Attach a light- or medium-weight resistance band to a post set at about waist height. Stand a few feet from it, then grab its end and get in tall kneeling position. Your shoulder should face the attachment of the band. Hold the band at your chest with both hands, arms bent. This is the start. Now straight your arms out in front of you, so they’re parallel with the ground; you should feel tension from the band when you do this (if you don’t, then you’re too close to the band). That tension will try to pull you in the direction of the post where you attached the band; turn your core and glutes on to fight that and keep your shoulders and hips square. Hold for two counts here, then return to the start. That’s 1 rep; do 3 sets of 10 to 12 reps in each direction.

Half-Kneeling Landmine Press

What it works: Shoulders

Get in a half-kneeling stance, with your left foot planted on the ground. Grasp the front end of a loaded barbell with your right hand and hold it at chest height. Tighten your core and squeeze your glutes. Keeping your torso steady, press the barbell upwards, pause for a moment, then lower back to the start. That’s 1 rep; do 4 sets of 8 to 10 reps per arm, switching your planted foot every set.

Half-Kneeling Halo

What it works: Shoulders

Get in half-kneeling stance with a light-to-medium weight dumbbell or kettlebell. Hold the weight at chest height, and tighten your core and glutes. Keeping your elbows tucked, move the kettlebell around your head slowly, trying to keep it as close to your head as possible. Keep your torso steady as you do this, and flex your abs so your ribcage doesn’t flare out. One revolution around your head is one rep. Do 6 reps clockwise, and 6 reps counterclockwise per set. Do 4 sets, switching your planted foot every set.

Half-Kneeling Clean

What it works: Hip power and shoulder strength

Get in half-kneeling stance, with a light-to-medium weight dumbbell or kettlebell in one arm, held near your hip. Tighten your glutes. Hinge your torso forward and shift your glutes back slightly, then tighten your glutes and thrust your hips forward. As you do this, swing the weight upwards to your shoulder. “Catch” the weight in the front rack position, then pause. Lower the weight. That’s 1 rep. Do 4 sets of 6 to 8 reps per side.
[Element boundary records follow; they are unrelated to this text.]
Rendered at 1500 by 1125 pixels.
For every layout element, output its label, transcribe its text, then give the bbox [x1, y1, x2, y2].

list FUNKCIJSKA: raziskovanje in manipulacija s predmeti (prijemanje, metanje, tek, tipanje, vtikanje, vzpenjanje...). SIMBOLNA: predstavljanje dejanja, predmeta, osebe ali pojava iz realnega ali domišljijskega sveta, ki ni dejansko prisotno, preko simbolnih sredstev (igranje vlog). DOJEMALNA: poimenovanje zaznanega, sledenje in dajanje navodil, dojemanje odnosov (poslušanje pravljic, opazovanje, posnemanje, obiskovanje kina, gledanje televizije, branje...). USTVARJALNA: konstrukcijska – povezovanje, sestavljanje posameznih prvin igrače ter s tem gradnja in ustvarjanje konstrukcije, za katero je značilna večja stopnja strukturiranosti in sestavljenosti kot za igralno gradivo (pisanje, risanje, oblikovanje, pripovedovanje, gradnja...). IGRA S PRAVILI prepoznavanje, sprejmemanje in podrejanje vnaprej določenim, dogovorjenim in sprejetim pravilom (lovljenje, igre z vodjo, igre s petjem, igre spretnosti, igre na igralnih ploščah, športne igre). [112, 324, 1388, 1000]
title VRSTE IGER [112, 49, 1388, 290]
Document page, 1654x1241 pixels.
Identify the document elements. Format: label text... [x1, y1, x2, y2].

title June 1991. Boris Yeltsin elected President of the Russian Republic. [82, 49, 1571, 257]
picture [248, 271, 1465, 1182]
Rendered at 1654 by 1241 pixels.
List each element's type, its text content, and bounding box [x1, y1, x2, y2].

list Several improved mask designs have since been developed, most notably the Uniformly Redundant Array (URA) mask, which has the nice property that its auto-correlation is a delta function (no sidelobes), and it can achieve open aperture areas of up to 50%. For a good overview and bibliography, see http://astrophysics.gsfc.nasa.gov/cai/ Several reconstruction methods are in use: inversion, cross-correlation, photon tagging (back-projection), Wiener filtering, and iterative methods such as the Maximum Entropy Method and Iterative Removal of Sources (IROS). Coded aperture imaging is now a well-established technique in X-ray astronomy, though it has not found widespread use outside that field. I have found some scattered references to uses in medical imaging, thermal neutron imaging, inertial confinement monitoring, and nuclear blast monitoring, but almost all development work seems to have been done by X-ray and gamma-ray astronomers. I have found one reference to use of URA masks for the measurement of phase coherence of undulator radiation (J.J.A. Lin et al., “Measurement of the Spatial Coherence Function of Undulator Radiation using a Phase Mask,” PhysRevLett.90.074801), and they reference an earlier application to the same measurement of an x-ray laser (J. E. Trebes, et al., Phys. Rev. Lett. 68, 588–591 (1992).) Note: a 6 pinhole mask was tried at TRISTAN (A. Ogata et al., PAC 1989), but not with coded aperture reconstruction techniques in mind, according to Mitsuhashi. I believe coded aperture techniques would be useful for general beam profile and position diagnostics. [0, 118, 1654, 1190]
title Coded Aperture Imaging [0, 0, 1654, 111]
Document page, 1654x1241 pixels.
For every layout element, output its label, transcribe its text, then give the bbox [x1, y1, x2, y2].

Half-Kneeling Alternating Shoulder Press

What it works: Shoulders

Get in half-kneeling stance with light-to-medium weight dumbbells or kettlebells at your shoulders. Tighten your glutes. Press the righthand weight upwards, pause for a moment, then lower it back to your shoulder. Repeat the process with the weight in your left hand. That’s 1 rep. Do 4 sets of 8 to 10 reps, switching your plant foot every set. The challenge: Your torso will want to tip from side to side as you raise and lower the weights; tighten your core so your shoulders stay level throughout the entire set.